Buoyed by recent support from Sinn Fein leader Mary Lou McDonald and Fine Gael politician Neale Richmond, anti Catholic group the Orange Order have reopened a ‘dormant’ branch in the historic symbol of Anglo Protestant power in Dublin, Trinity College.
The group, who have complained about being compared to the Ku Klux Klan and other arch Protestant groups, have become more openly visible in the South of Ireland over the past number of years. Then Taoiseach Leo Varadkar, who was educated in a Protestant school and who celebrated abortion in a former seat of Protestant power at Dublin Castle in 2018, visited an Orange Lodge in an official capacity last year and was gifted with a glass obelisk as a thank you. Varadkar, who was Tanaiste when the Irish government surrounded Fr. PJ Hughes and his church earlier this year because he was saying Mass, has also said that he would love to an Orange Order march through Dublin.
His party compatriot Neale Richmond also refused to apologise after being photographed near a banner honouring Oliver Cromwell, who raped, murdered and enslaved tens of thousands of Irish Catholics as part of his ethnic cleansing campaign during the anti Catholic and anti Gaelic genocide of 1649.
Richmond’s refusal to apologise was trumped by ‘Republican’ Mary Lou McDonald, who has gone on record as stating that she wants to force the entire island of Ireland to celebrate the Orange Order’s hatred for Catholicism every 12th of July.
Now, as part of the their increasing arrogance, the Order have openly expressed their reopening of their lodge at Trinity College, which had not been used publicly since 1966. After holding a formal ceremony this past week, they stated that they hope for more lodges to be established around the country.
It is not hard to imagine that they will have a lot of interest, particularly from members of Fine Gael and Sinn Fein, who have showed immense interest in the legacy of the Orange Order recently. In the past decade, this has included shutting the Vatican Embassy as Fine Gael did or picketing Catholic churches as Sinn Fein have done.

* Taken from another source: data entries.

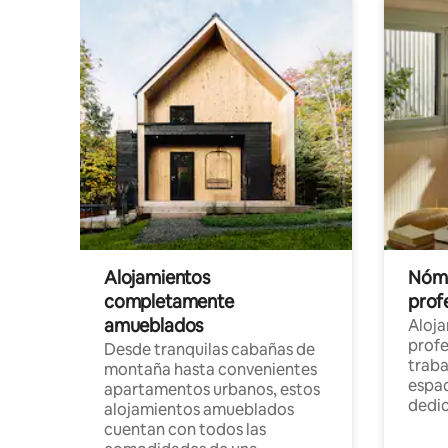
Alojamientos
Nóma
completamente
profe
amueblados
Aloj
profe
Desde tranquilas cabañas de
traba
montaña hasta convenientes
espac
apartamentos urbanos, estos
dedi
alojamientos amueblados
cuentan con todos las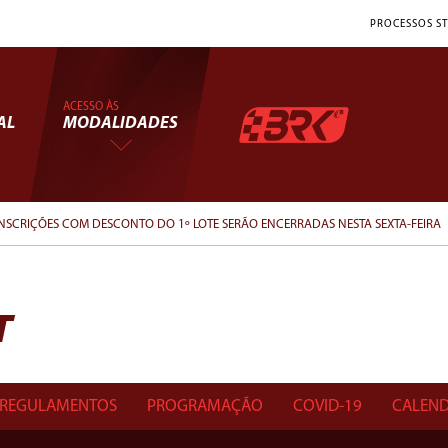
PROCESSOS ST
ACESSO ÀS
AL
MODALIDADES
 INSCRIÇÕES COM DESCONTO DO 1º LOTE SERÃO ENCERRADAS NESTA SEXTA-FEIRA
T
REGULAMENTOS
PROGRAMAÇÃO
COVID-19
CALEND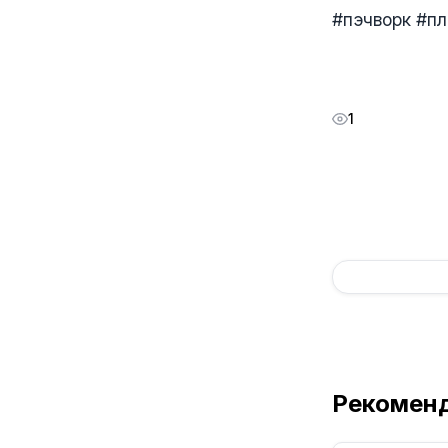
#пэчворк #п
1
Рекомен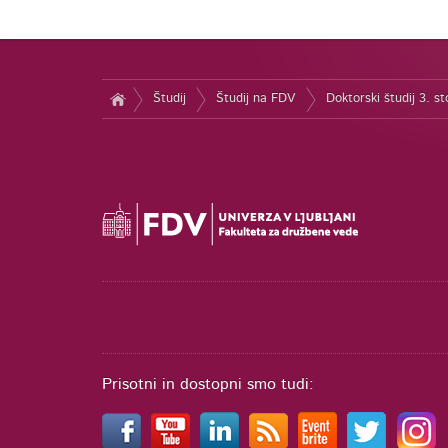
Študij
Študij na FDV
Doktorski študij 3. s
Prisotni in dostopni smo tudi: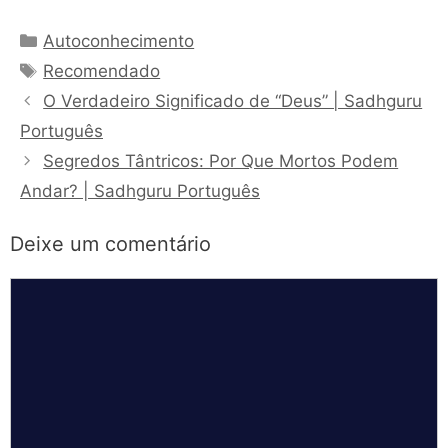
Categorias
Autoconhecimento
Tags
Recomendado
O Verdadeiro Significado de “Deus” | Sadhguru
Português
Segredos Tântricos: Por Que Mortos Podem
Andar? | Sadhguru Português
Deixe um comentário
Comentário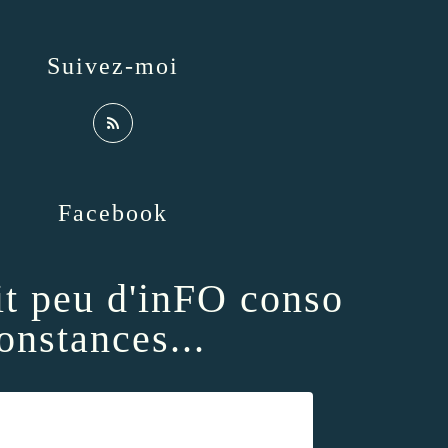
Suivez-moi
Facebook
it peu d'inFO conso
onstances...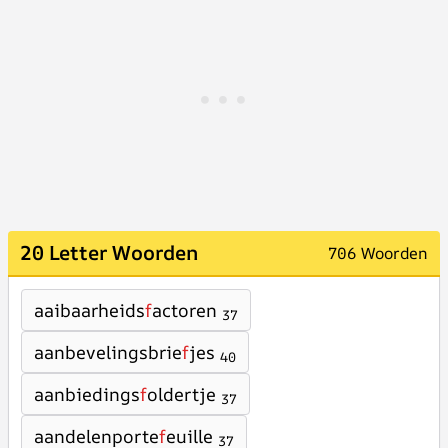
20 Letter Woorden
706 Woorden
aaibaarheids
f
actoren
37
aanbevelingsbrie
f
jes
40
aanbiedings
f
oldertje
37
aandelenporte
f
euille
37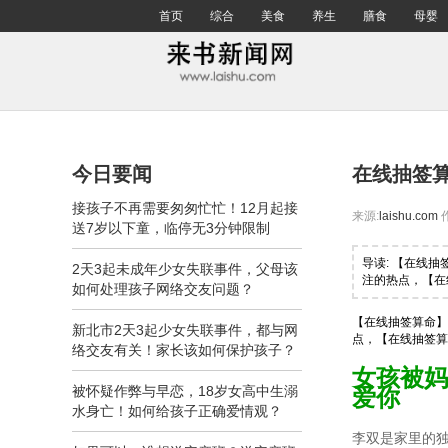
首页
综合
美食
养生
膳食
母婴
今日要闻
在线抽签
接孩子不再需要匆匆忙忙！12月起接
来源:
laishu.com
送7岁以下童，临停无3分钟限制
导读: 【在线
2天3起未成年少女失联事件，父母该
注的热点，【在
如何处理孩子网络交友问题？
【在线抽签算命】
新北市2天3起少女失联事件，都与网
点，【在线抽签算
络交友有关！家长该如何保护孩子？
女孩被妈
被怀疑作弊与早恋，18岁女高中生溺
爱你
水身亡！如何给孩子正确爱情观？
李双是家里的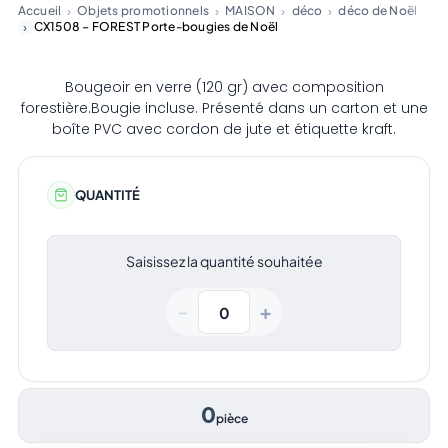
Accueil
Objets promotionnels
MAISON
déco
déco de Noël
CX1508 – FOREST Porte-bougies de Noël
Bougeoir en verre (120 gr) avec composition
forestière.Bougie incluse. Présenté dans un carton et une
boîte PVC avec cordon de jute et étiquette kraft.
QUANTITÉ
Saisissez la quantité souhaitée
+
−
0
pièce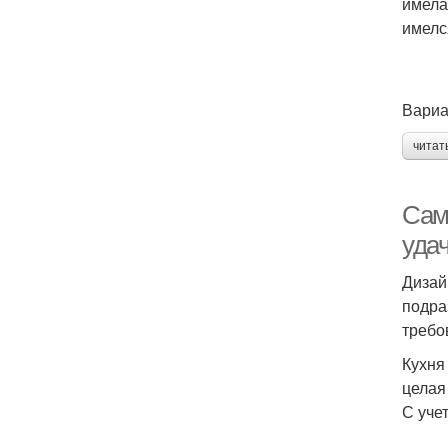
имела
имелс
Вариа
читат
Сам
уда
Дизай
подра
требо
Кухня
целая
С уче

In a 2000 article for The Guardian, Henry McDonald summed up the hatred that envelopes the dark heart of the Orange Order:
None the less, anti-Catholicism lies at the root of Orange thought and not unionism; it remains a potent force. Worst of all, its final logical terminus is eliminationist, just as anti-Semitism was in Germany.
After all, if you believe that Catholic men, women and children will burn in the fires of Hell if they do not convert to the true faith, what's wrong with petrol-bombing their homes and burning them out of your streets?